Table 3 Descriptive statistics
Table 4 Comparison of the value of RMSE, R2, and MAPE between the proposed models

Figure 7 depicts the distributed plots of the forecasted values of all the commodity indices. The bisector curves indicate a perfect forecast having great accuracy. For all the LSTM, RNN and GRU forecasting tools, we provide evidence that the points on or close to the bisector denoted the best correspondence between the forecasted values and the actual values of different commodities indices. However, the CNN and ARFIMA models performed poorly. We found that the points are far on the bisector, which indicates a significant gap between the predicted and actual values of the various commodity indices.

Fig. 6
figure 6

Validation phase: Plot of actual and forecasted commodities indices

The validity of the results is emphasized when we forecast for the Bloomberg Livestock Subindex and Bloomberg Industrial Metals Subindex by using the LSTM model. We confirm the effectiveness of the LSTM method as a forecasting tool and the superiority of Bloomberg Livestock Subindex and Bloomberg Industrial Metals Subindex compared to the other commodity indices. These findings are consistent with Kamdem et al. (2020) that proved the superiority of LSTM model in forecasting the commodities prices. More interestingly, our study complete the abundant literature related to commodity prices forecasting through showing the superiority of Deep Learning approaches compared to machine learning as well as conventional approaches (Fig. 6).

Fig. 7
figure 7figure 7

Dispersed plot of forecasted values

4 Conclusion and implications

In this study, we focused on the aspect of forecasting commodity prices, as they play an important role in providing implications for economic situations. We show the main mechanisms that can cause commodity prices to affect the economy and financial systems. Particularly, we discussed the theoretical motivation regarding why both developing and developed countries show a great interest in following the behavior and pattern of the main commodity markets. Therefore, the forecasting of commodity prices is a vital activity for investors, hedgers, and policymakers.

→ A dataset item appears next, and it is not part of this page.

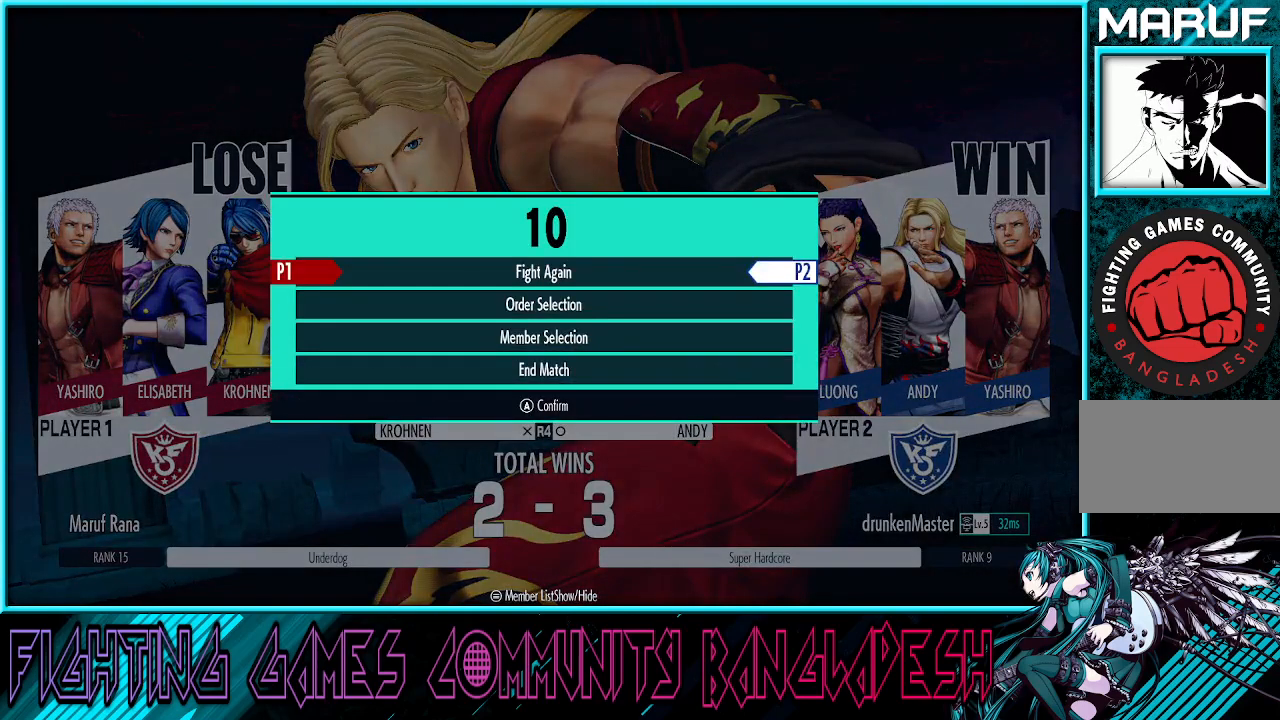
{"buttons": ["CROSS"], "left_stick": "center", "events": [[300, "left_stick", "center"], [500, "CROSS", "down"]]}
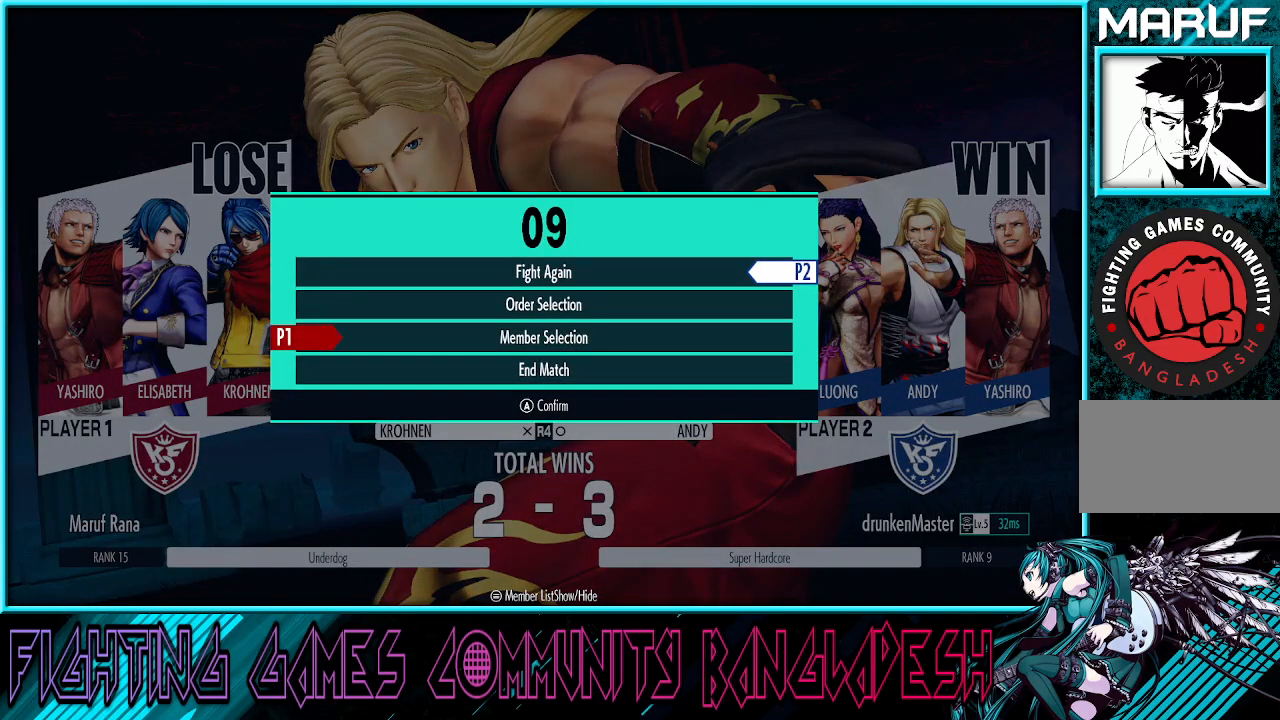
{"buttons": [], "left_stick": "center", "events": [[117, "CROSS", "up"]]}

Our study proposed the use of various DL tools and showed that the LSTM method is the best-fit model. We highlight the superiority of Bloomberg Livestock Subindex and Bloomberg Industrial Metals Subindex compared to other commodity indices.

This study will provide value-added theoretical and practical contribution to the literature. In terms of theoretical implications, our results contribute to the larger area of financialization of commodity markets–portfolio diversification relationship. Yet, an accurate forecast of commodities assets using DL models permit to monitor commodity markets that are exposed to structural adjustments in return distribution characteristics as they relate to other types of traded assets. As a result, this will allow realizing an optimal allocation of financial capital and hedging demand in commodity markets, and consequently achieve diversification benefits. Additionally, the good fit of forecasted values of commodities indices indicate an attractive risk–return trade off in commodity markets. This is important as it guarantees the continuity of the commodity financialization process.

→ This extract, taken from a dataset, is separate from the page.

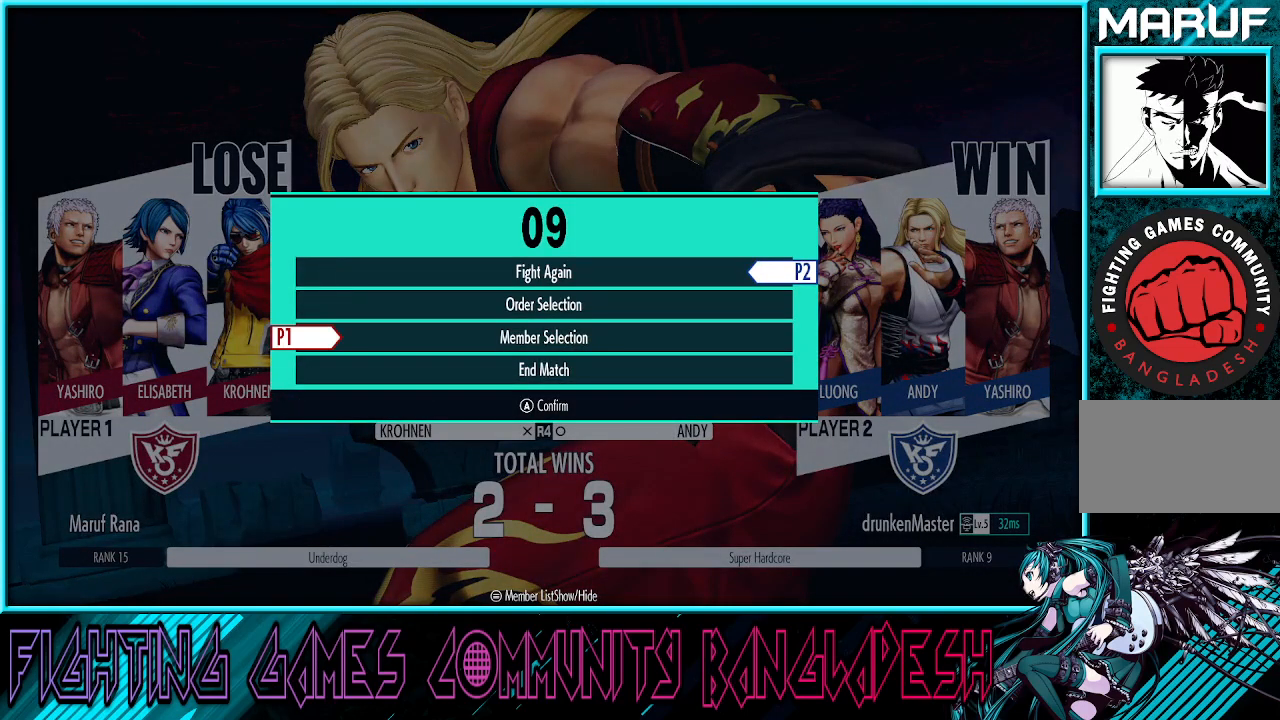
{"buttons": [], "left_stick": "center", "events": []}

Concerning managerial implications, the outperformance of DL models in forecasting commodity prices can help policy makers in commodity markets to learn from commodity price dynamics, even in fluctuating environments. This allows them to effectively monitor the macroeconomic situation and inflation. Good forecasting accuracy of commodity indices also motivates investors to perform efficient portfolio management based on commodity futures management to achieve portfolio diversification and optimal asset allocation. Furthermore, DL tools show a stronger ability to accurately capture the complex structure in commodities indices. This means that they are able to predict commodities’ price, despite the fact that the sample used does have crisis periods. The good appropriateness of these methods will prompt investors to profit from these complex tools for the forecasting of commodities prices and other risky assets with good accuracy.